小説
LONELINESS
第 17 話
ヒカルはリョーコに向かって跳び、抱きつく。
「コロニーが爆発したときにリョーコも死んじゃったと思ってたんだよ!」
リョーコは何とかヒカルを自分の体から引き剥がす。
「落ち着け、ヒカル」
「リョーコ、あなたと一緒にいるパイロット…コックはだれ?」
アキトのユニフォームを一秒注視していう。
本当に覚えてないんだな。いや…知らないというほうが正しいか。俺のことも。アキトのことも。心が沈む感覚がする。この世界に二人っきり。

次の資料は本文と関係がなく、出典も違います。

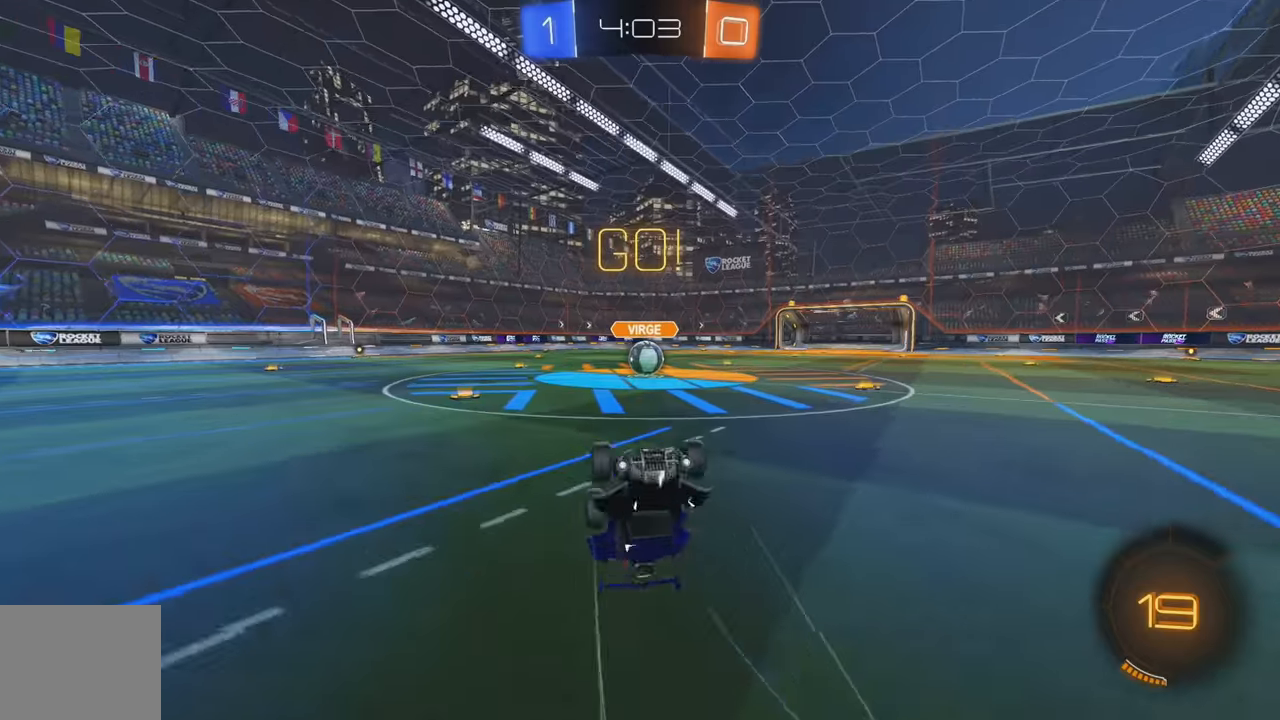
{"buttons": ["R2"], "left_stick": "right", "events": [[17, "L2", "down"], [167, "left_stick", "right"], [300, "R2", "down"], [384, "L2", "up"]]}
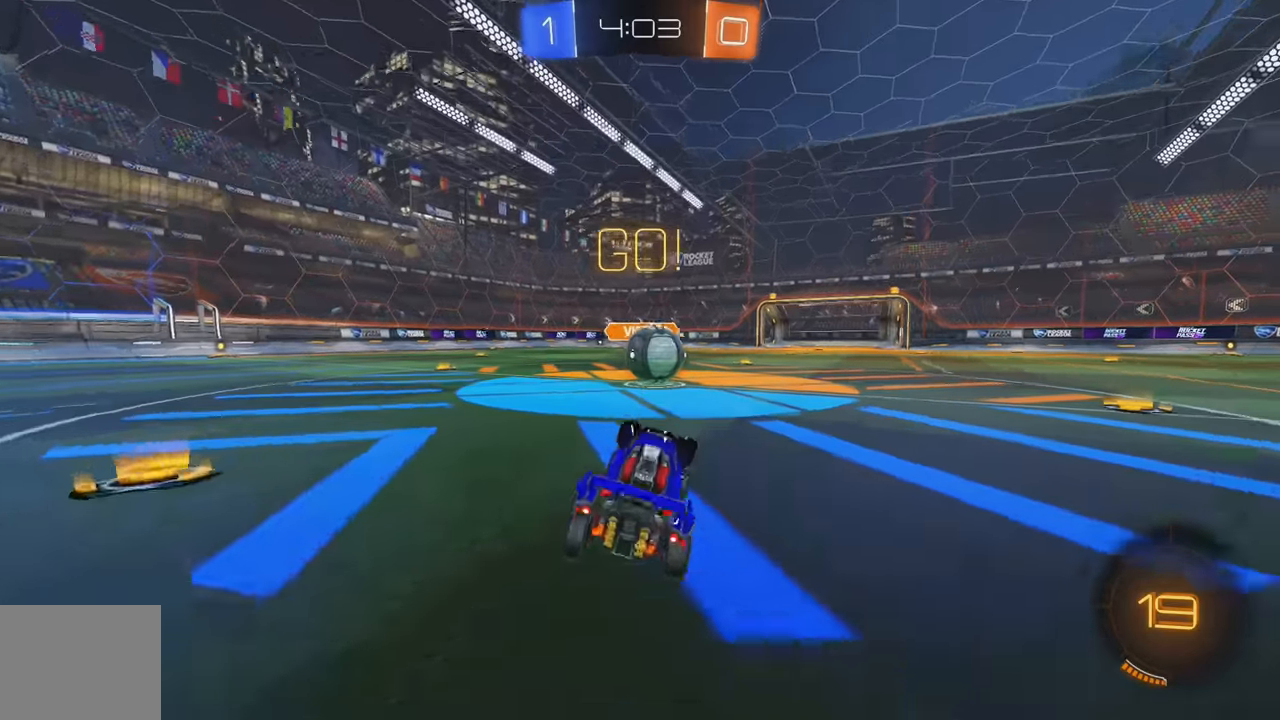
{"buttons": ["A", "L1", "R2"], "left_stick": "up-left", "events": [[134, "left_stick", "center"], [167, "A", "down"], [250, "A", "up"], [350, "L1", "down"], [367, "left_stick", "up-left"], [484, "A", "down"]]}
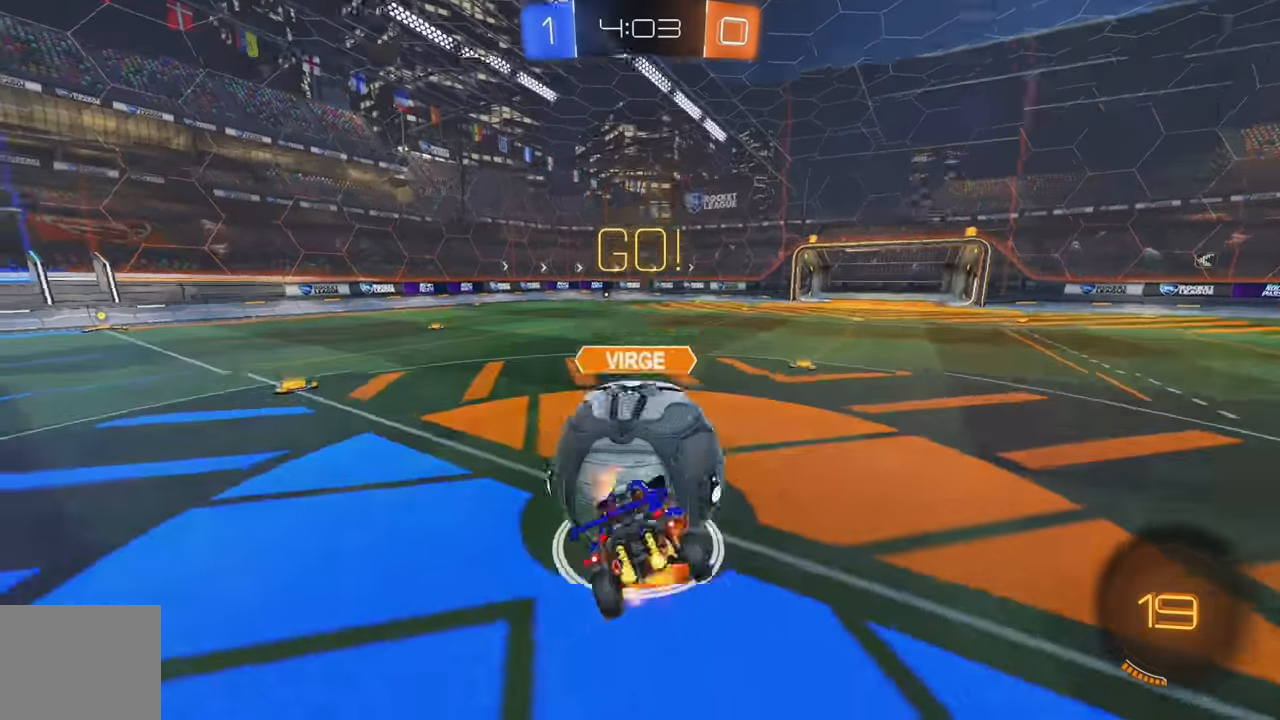
{"buttons": ["L1", "R2"], "left_stick": "up-left", "events": [[117, "A", "up"]]}
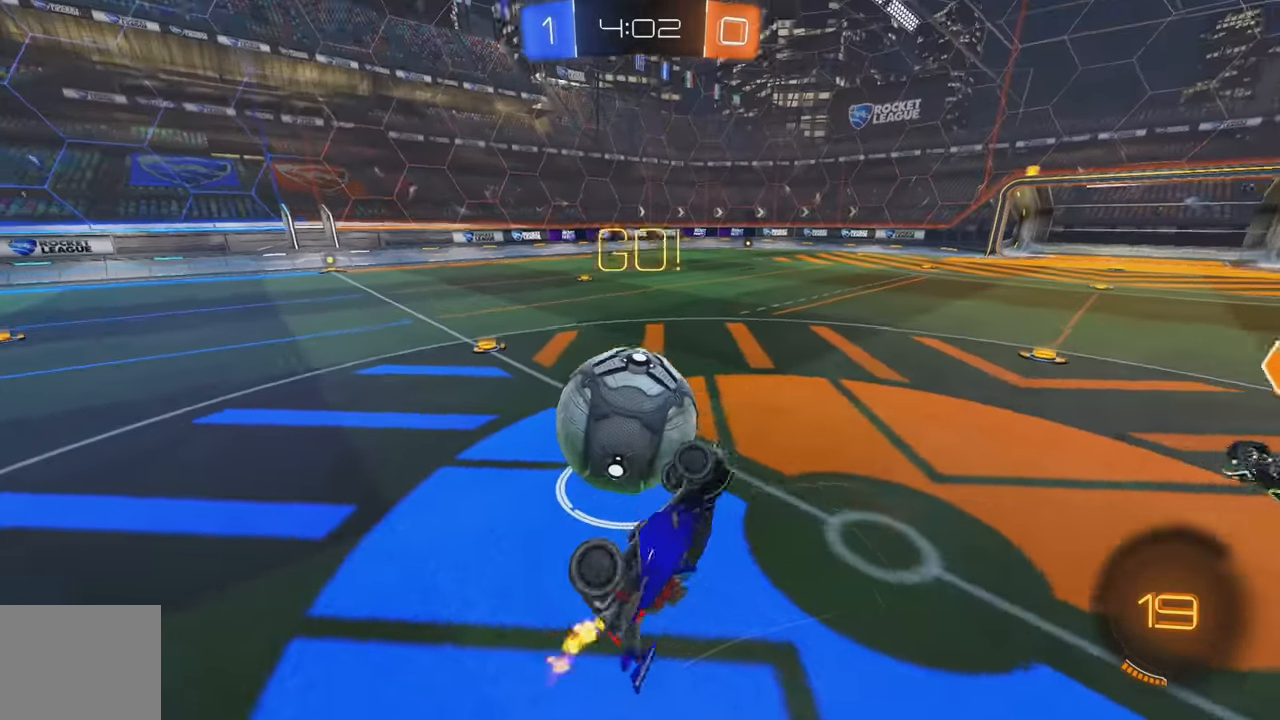
{"buttons": ["R2"], "left_stick": "center", "events": [[134, "L1", "up"], [200, "left_stick", "left"], [300, "left_stick", "center"]]}
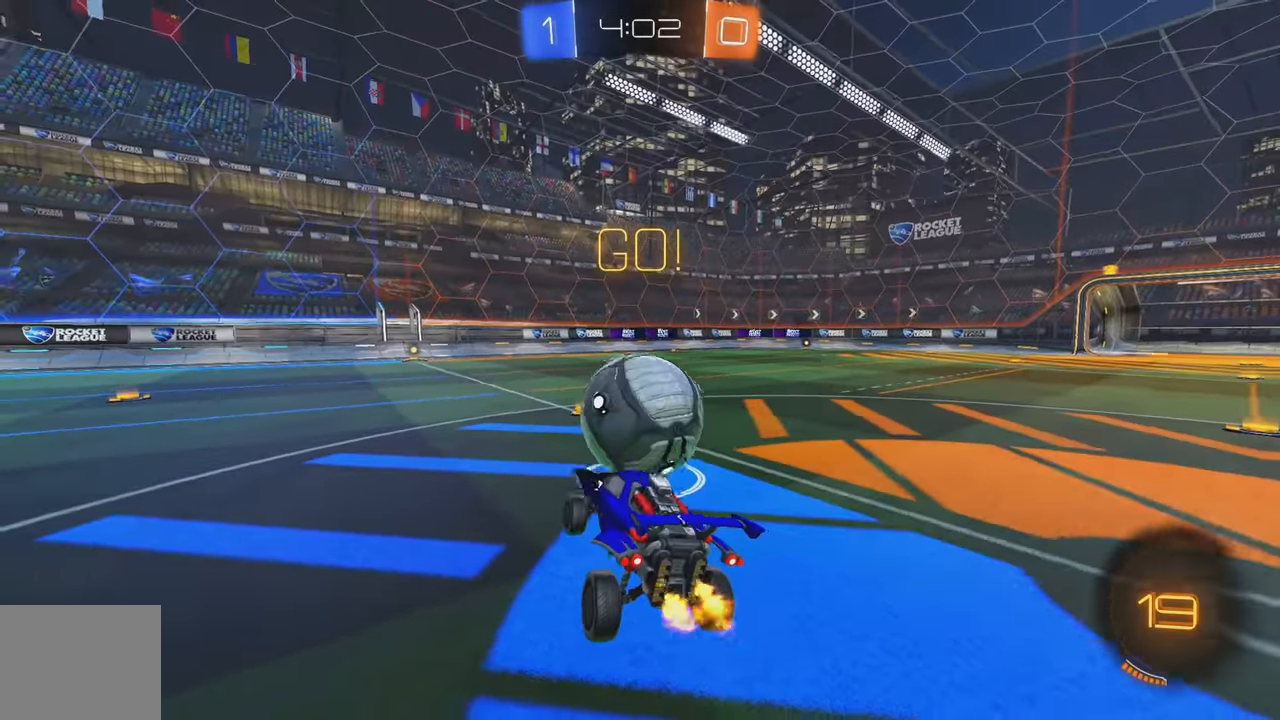
{"buttons": ["R2"], "left_stick": "center", "events": [[117, "left_stick", "right"], [300, "B", "down"], [384, "left_stick", "center"], [434, "B", "up"]]}
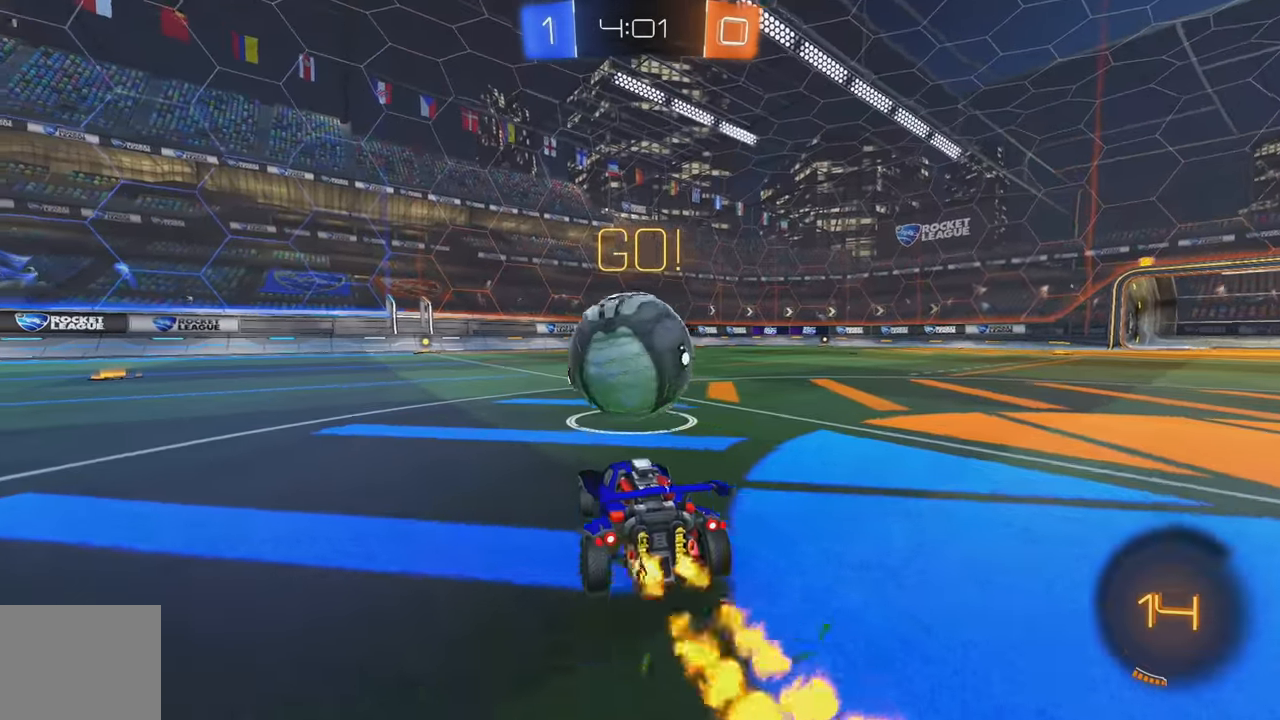
{"buttons": ["B", "Y", "R2"], "left_stick": "center", "events": [[67, "left_stick", "left"], [234, "left_stick", "center"], [284, "B", "down"], [400, "Y", "down"]]}
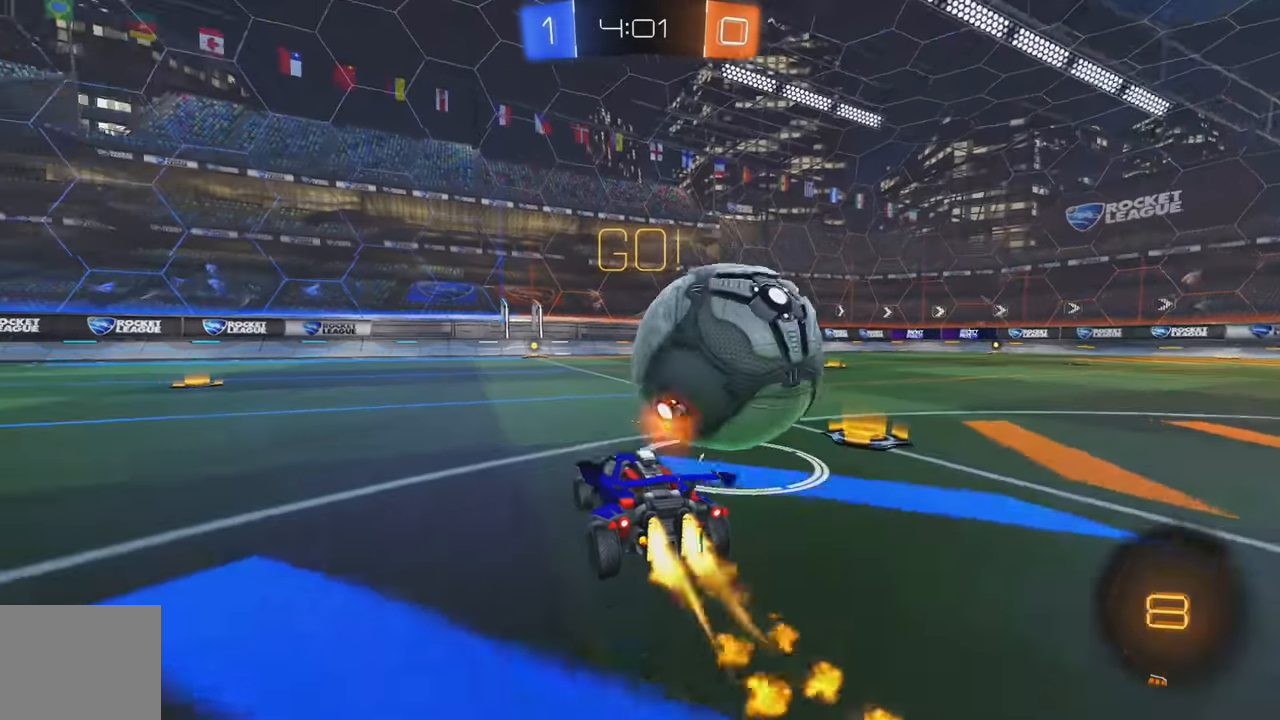
{"buttons": ["R2"], "left_stick": "center", "events": [[34, "Y", "up"], [50, "left_stick", "left"], [150, "Y", "down"], [150, "left_stick", "center"], [234, "B", "up"], [250, "Y", "up"]]}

リョーコはアキトの手を握ると、自分のほうへ引っ張る。
「俺の彼氏だよ。エステバリスパイロット、テンカワ・アキトだ。テンカワ、おれのアカデミーからの同僚、アマノ・ヒカルとマキ・イズミだ」
イズミはアキトを見やると、いつもの青ざめたような顔でクククッと笑う。
アキトは二人に向かって少し頭を下げる。まだ、リョーコに『彼氏』と紹介されたショックから立ち直れないでいた。
リョーコはそんなアキトを見て、アキトを彼氏として紹介したことを悔いる。コスモスでは良かったかもしれない。けれど、ナデシコにはユリカがいる。メグミは退けられるだろうけれど、ユリカを止めることはできないだろう。
あのキスのせいだ。なんでアキトはあんな甘いキスをしたんだ?イネスと会ってもとの世界に戻れなかったら…。『こっち』のユリカと張り合える気はしない。
「あいつは?」
イズミがエステから降りてくるアカツキを見て言った。
「アカツキ・ナガレ、コスモスの年長パイロット」
いくらか落ち着きを取り戻したリョーコが答える。
「テンカワとスバルはナデシコに配属されることになる。艦長に会って話してくるから、コスモスとのドッキングが完了したら荷物をとりにいってくれ」
ヒカルとイズミと擦れ違いながら気障っぽい笑みを浮かべる。
「それじゃ、失礼、レディ達」
「よかったね、リョーコ。あたし達の部屋に来なよ。これで前みたいに三人でつるめるね」
ヒカルは嬉しそうに笑う。
「テンカワ君はヤマダ君と一緒すれば?」
言い終わったと同時に医療班が血塗れのシーツに包まれたガイを押してくる。
「ヤマダ君…死んじゃったの?」
アキトは暗そうな目でガイが運ばれていくのを見送る。
「けど、ヤマダ君のエステは…」
「俺とアキトがあいつのエステのフレームを運んできたんだ。遺体を回収するためにな。木星蜥蜴の戦艦の特攻からナデシコを守ろうとして、爆発に巻き込まれたんだ。まぁ…ヒーローらしい死に方だった」
リョーコの話にヒカルの目に涙がたまりはじめる。
「アキト、行こう。シャワーが浴びたい」
リョーコはアキトをつれて格納庫を出た。いくらか沈んだヒカルとイズミもリョーコについて出て行った。
途中でヒカルとイズミと分かれた後、リョーコはアキトを男性区域につれていった。
「…大丈夫か、テンカワ?」
「大丈夫だよ。少し休む時間と考える時間がいるだけだよ」
「俺はあいつらと話してなんか分かることがあるか探ってみる。あとでお前のところに行くから」
「わかった」
アキトは部屋のドアを閉める。ガイの部屋だった。ゲキガンガーのグッズがそこらじゅうに置いてある。アキトは散らばっているアニメのディスクの中の一枚を手に取り、プレーヤーに入れる。画面に映し出されたのはジョーが死ぬシーンだった。